Required action: Give the lines again, unchanged, starting with the line containing "right shoulder: (73, 238)" and ending with the last line of the data below.
[Records supplied Boundary: Start]
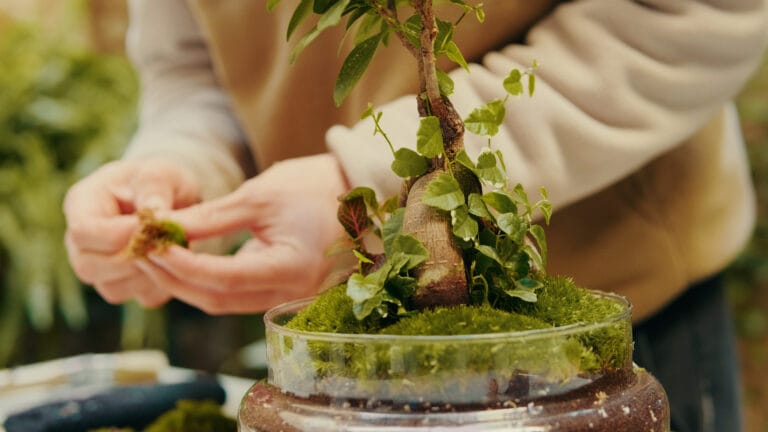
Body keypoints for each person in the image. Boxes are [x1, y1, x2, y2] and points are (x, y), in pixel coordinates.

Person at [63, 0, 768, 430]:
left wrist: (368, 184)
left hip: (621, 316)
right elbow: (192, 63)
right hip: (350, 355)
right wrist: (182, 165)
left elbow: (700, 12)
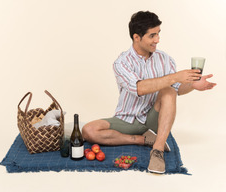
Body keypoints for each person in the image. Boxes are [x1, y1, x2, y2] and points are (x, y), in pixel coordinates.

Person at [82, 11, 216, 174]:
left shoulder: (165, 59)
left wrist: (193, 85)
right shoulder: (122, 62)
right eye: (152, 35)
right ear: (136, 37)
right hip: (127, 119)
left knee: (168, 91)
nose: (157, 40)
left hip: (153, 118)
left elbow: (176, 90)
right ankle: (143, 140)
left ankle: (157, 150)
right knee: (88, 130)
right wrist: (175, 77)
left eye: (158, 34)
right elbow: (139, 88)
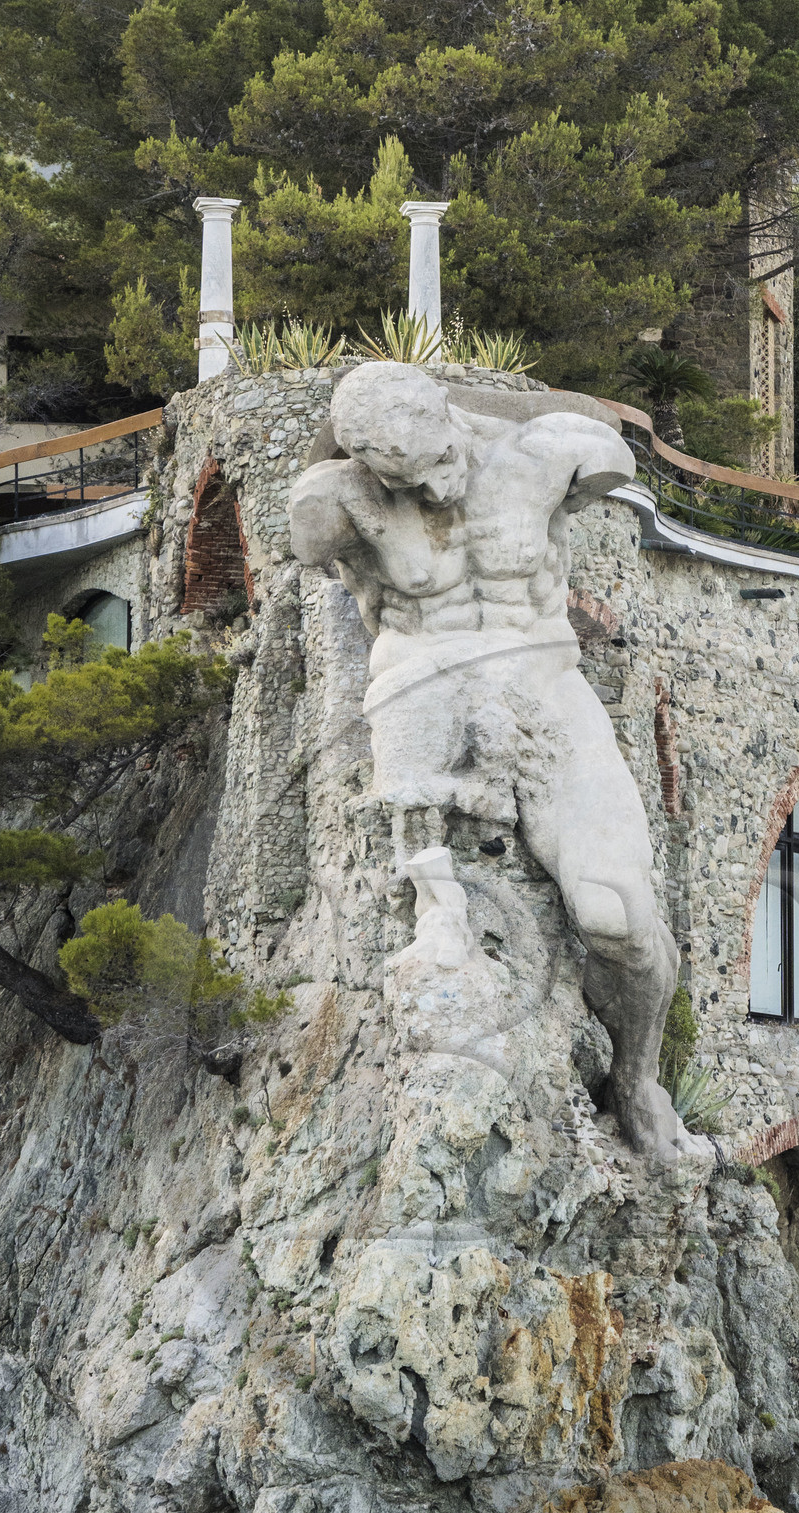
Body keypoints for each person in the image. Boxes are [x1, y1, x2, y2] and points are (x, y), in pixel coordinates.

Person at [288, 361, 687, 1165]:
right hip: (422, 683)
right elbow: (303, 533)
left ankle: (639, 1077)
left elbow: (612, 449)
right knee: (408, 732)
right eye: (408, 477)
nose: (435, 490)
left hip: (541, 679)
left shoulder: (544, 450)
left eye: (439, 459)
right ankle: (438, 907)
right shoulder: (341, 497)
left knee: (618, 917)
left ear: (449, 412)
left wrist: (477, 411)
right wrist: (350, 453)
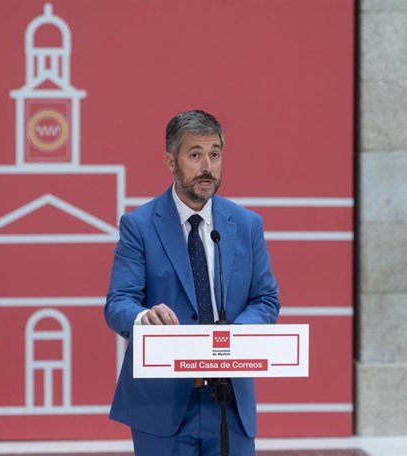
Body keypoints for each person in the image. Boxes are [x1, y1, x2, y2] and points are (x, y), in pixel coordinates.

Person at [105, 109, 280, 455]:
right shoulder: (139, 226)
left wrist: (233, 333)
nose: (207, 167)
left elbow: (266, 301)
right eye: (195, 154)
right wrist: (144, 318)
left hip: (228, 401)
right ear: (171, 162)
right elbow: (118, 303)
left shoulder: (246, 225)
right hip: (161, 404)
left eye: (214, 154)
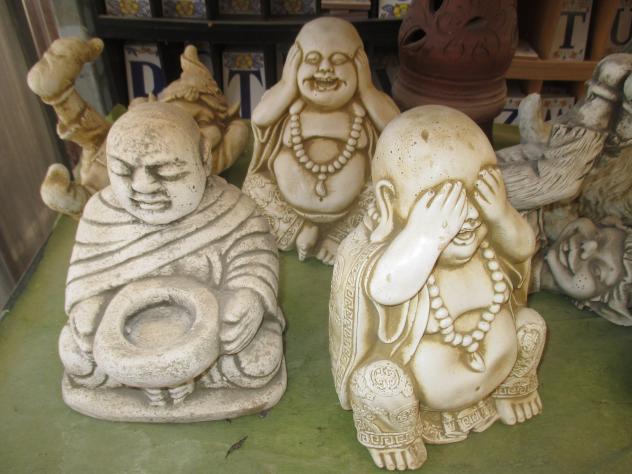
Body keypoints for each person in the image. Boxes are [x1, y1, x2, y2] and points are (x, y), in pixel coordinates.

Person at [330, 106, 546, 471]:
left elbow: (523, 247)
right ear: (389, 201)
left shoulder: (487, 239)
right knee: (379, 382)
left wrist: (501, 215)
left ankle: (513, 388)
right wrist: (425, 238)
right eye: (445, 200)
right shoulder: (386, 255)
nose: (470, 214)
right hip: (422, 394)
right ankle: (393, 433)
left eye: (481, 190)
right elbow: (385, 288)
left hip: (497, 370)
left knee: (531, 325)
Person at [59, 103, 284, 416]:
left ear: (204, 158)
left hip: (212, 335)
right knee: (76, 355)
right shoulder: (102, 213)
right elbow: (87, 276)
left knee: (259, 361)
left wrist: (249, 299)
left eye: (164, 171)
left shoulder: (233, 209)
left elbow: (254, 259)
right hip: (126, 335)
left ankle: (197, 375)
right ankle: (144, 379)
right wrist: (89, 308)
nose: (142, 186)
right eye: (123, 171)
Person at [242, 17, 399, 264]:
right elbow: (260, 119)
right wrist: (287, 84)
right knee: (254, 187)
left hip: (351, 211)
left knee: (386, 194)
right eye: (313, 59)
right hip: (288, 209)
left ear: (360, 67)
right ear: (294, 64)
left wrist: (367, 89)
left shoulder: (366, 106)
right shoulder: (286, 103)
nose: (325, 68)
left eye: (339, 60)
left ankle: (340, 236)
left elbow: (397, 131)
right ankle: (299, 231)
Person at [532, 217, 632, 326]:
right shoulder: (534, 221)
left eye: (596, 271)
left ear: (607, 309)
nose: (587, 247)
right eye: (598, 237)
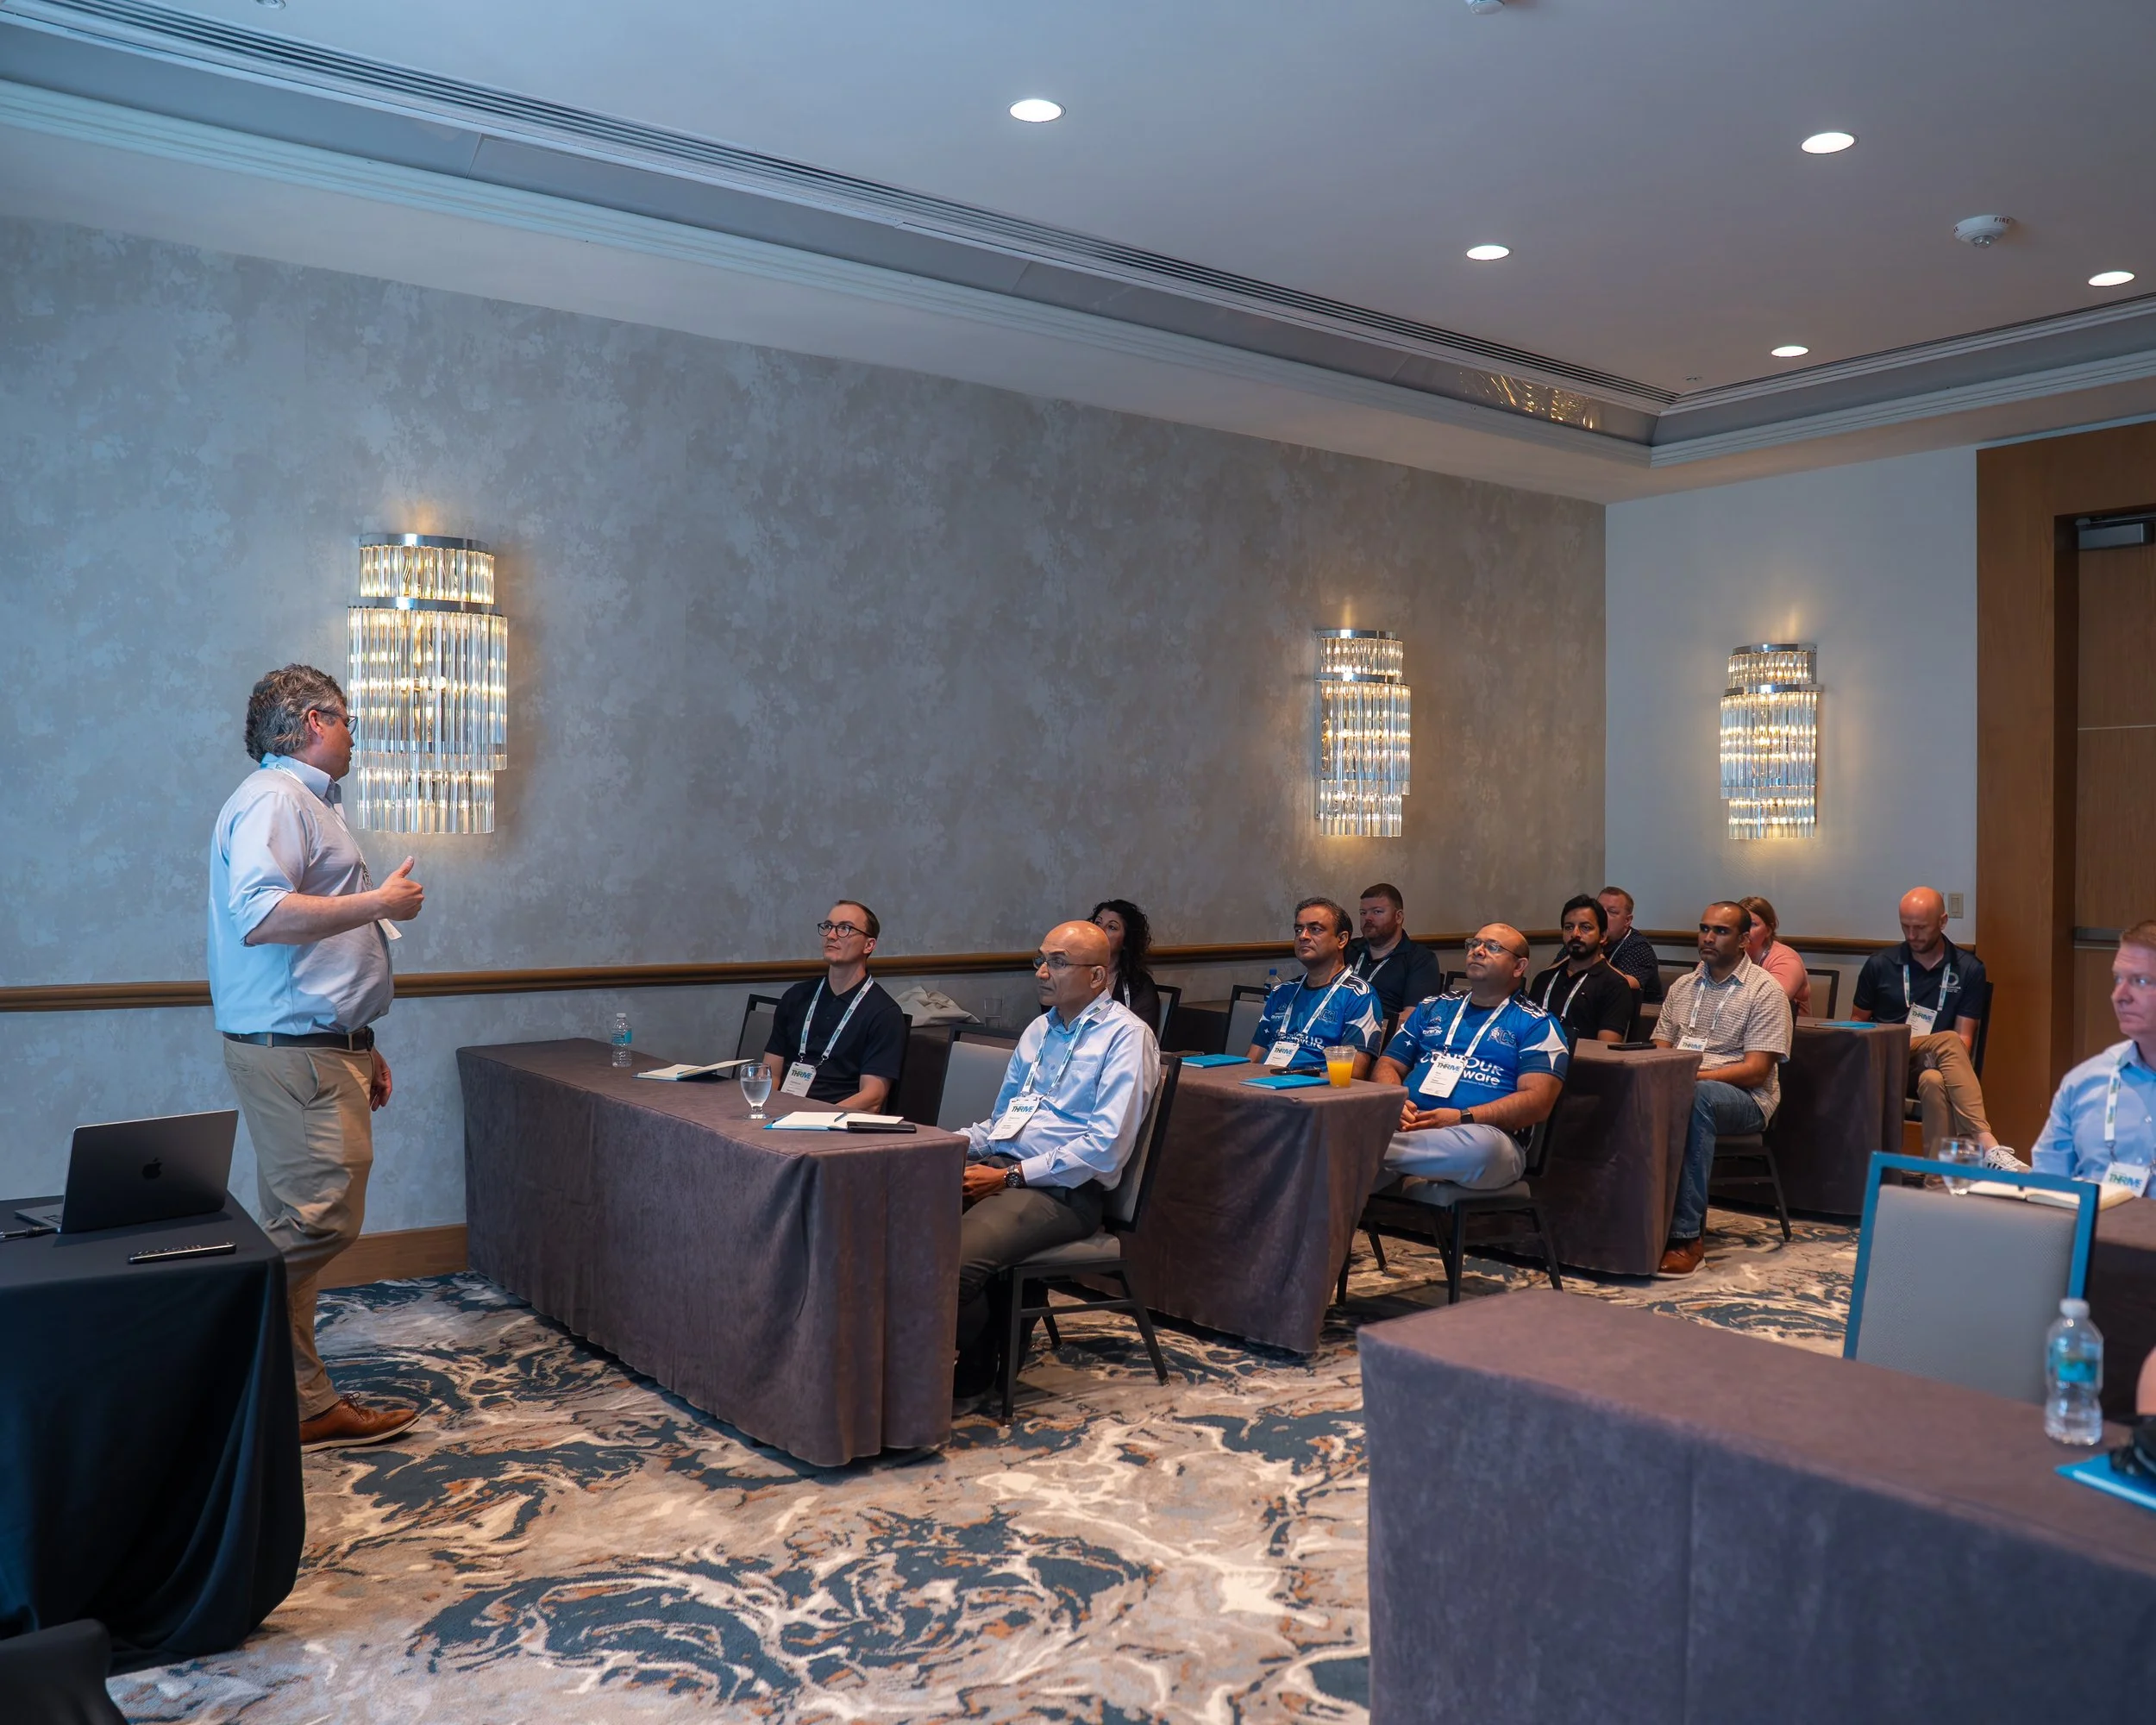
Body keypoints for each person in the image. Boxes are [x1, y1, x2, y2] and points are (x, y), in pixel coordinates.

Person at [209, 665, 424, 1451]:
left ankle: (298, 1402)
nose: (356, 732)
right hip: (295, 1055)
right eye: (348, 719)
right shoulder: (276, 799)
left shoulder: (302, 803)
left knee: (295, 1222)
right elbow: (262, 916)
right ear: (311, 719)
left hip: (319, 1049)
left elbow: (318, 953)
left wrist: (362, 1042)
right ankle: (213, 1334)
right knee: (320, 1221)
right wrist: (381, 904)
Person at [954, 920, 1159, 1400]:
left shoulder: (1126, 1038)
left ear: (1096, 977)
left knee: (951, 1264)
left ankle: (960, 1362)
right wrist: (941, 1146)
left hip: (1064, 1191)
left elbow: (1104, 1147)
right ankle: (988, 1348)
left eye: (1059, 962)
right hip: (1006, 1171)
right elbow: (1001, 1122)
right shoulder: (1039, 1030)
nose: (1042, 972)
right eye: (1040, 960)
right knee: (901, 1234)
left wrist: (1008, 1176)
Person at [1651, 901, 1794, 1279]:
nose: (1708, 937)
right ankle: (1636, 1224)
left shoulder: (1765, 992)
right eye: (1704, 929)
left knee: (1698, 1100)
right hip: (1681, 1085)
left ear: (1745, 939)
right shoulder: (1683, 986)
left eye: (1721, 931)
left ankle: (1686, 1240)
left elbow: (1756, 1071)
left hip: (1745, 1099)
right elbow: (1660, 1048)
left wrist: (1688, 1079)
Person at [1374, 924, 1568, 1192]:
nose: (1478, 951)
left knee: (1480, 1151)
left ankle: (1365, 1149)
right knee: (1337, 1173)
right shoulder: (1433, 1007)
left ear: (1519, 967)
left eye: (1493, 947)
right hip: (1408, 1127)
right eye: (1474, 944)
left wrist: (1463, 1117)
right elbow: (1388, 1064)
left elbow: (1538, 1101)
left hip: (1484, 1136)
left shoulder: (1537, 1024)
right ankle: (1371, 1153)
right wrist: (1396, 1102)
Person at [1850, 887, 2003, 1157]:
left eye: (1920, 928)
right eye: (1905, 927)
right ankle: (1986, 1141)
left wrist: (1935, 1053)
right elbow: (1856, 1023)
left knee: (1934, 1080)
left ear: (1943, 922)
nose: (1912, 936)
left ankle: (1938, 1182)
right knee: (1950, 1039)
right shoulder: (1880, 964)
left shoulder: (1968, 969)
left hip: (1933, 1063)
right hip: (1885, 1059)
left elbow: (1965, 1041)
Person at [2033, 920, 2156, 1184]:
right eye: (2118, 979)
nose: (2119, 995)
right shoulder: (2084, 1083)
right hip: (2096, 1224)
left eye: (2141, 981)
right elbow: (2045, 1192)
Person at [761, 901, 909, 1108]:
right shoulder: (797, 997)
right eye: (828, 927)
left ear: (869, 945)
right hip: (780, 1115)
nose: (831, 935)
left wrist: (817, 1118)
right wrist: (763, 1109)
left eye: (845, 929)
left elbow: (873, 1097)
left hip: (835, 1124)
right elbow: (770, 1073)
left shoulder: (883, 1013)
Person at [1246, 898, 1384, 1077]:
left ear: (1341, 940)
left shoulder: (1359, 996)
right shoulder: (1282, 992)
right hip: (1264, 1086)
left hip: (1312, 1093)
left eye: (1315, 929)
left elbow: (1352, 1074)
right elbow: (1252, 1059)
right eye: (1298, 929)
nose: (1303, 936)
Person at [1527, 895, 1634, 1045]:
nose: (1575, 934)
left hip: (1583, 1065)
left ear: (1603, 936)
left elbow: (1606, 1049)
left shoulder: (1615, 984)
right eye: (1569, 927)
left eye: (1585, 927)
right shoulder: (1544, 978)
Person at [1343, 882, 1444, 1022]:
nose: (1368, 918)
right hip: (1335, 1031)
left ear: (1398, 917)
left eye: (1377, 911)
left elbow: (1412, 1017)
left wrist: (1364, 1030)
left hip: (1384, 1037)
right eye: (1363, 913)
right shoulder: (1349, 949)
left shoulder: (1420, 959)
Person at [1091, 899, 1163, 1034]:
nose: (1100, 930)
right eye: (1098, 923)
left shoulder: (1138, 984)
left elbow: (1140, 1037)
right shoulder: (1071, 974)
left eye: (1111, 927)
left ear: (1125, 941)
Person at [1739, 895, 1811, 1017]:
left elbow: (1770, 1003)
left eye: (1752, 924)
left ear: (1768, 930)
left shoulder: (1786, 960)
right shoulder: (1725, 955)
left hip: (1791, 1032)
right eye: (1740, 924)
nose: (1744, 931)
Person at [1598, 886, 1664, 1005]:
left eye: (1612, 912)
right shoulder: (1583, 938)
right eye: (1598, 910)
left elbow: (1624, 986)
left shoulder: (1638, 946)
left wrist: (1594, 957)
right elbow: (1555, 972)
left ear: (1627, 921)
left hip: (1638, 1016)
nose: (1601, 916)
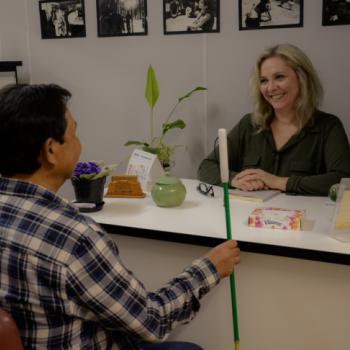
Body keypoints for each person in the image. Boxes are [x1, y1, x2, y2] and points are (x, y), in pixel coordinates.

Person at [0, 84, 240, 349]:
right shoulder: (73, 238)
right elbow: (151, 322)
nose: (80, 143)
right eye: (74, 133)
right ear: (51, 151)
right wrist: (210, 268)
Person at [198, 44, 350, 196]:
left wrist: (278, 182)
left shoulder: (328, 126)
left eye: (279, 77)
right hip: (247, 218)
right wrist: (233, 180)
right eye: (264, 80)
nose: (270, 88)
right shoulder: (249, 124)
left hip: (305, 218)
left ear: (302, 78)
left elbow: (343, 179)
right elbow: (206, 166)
[Records supplied Boundary: End]
Exercise output:
right shoulder: (73, 238)
right elbow: (151, 322)
nose: (80, 143)
right eye: (74, 133)
right ear: (51, 151)
right wrist: (210, 268)
Person at [198, 44, 350, 196]:
left wrist: (278, 182)
left shoulder: (328, 126)
left eye: (279, 77)
right hip: (247, 218)
right wrist: (233, 180)
right eye: (264, 80)
nose: (270, 88)
right shoulder: (249, 124)
left hip: (305, 218)
left ear: (302, 78)
left elbow: (343, 179)
right elbow: (206, 166)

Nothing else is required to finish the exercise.